● SET PROBLEM 1
According to the badminton player profile, where was the player born?

● TEXT PASSAGE
:::::
Muhammad Ikhwan Ramli

Personal information
- Born: 19 August 1995 (age 30) Terengganu, Malaysia

Sport
- Country: Malaysia
- Sport: Badminton
- Handedness: Right

Men's singles WH1 Men's doubles WH1–WH2
- Highest ranking: 1 (MS 23 August 2022) 1 (MD with Noor Azwan Noorlan 7 November 2022)
- Current ranking: 3 (MS) 4 (MD with Noor Azwan Noorlan) (3 September 2024)
:::::
● EXCERPTED DATA
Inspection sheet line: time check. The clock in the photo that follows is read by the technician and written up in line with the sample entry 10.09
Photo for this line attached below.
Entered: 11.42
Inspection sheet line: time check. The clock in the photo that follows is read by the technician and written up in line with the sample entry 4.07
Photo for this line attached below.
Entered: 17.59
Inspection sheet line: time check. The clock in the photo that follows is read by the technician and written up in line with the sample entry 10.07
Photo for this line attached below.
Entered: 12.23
:::::
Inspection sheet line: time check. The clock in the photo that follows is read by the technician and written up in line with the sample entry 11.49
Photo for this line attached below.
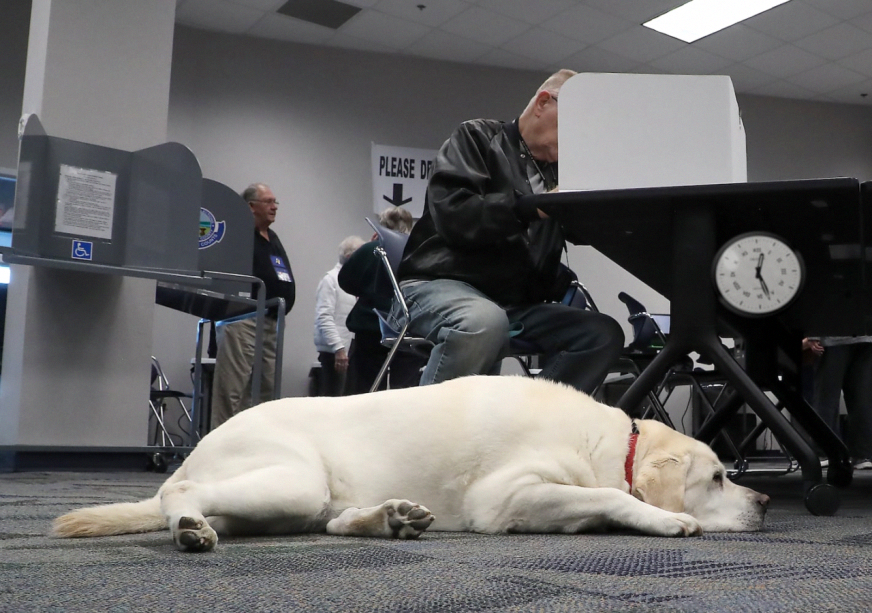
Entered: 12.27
:::::
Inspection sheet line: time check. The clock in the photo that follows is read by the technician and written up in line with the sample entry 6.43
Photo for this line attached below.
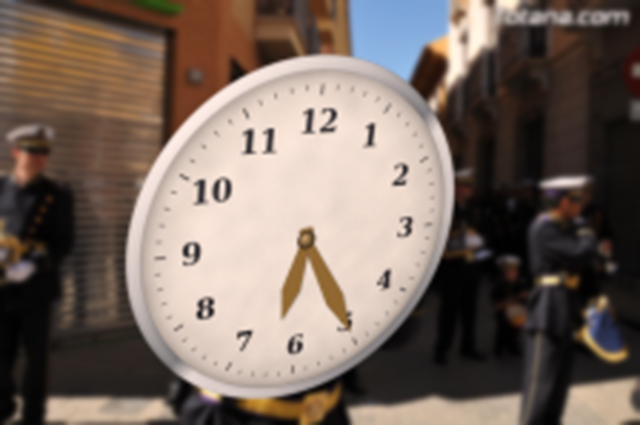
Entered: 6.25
:::::
● SET PROBLEM 2
Turn everything in the records from the line containing "sample entry 6.43" down to the line containing "Entered: 6.25" into a JSON list of strings, one per line. Leave out the pictures and any blank lines.

● FINAL RESULT 1
Terengganu, Malaysia

● FINAL RESULT 2
[
  "Inspection sheet line: time check. The clock in the photo that follows is read by the technician and written up in line with the sample entry 6.43",
  "Photo for this line attached below.",
  "Entered: 6.25"
]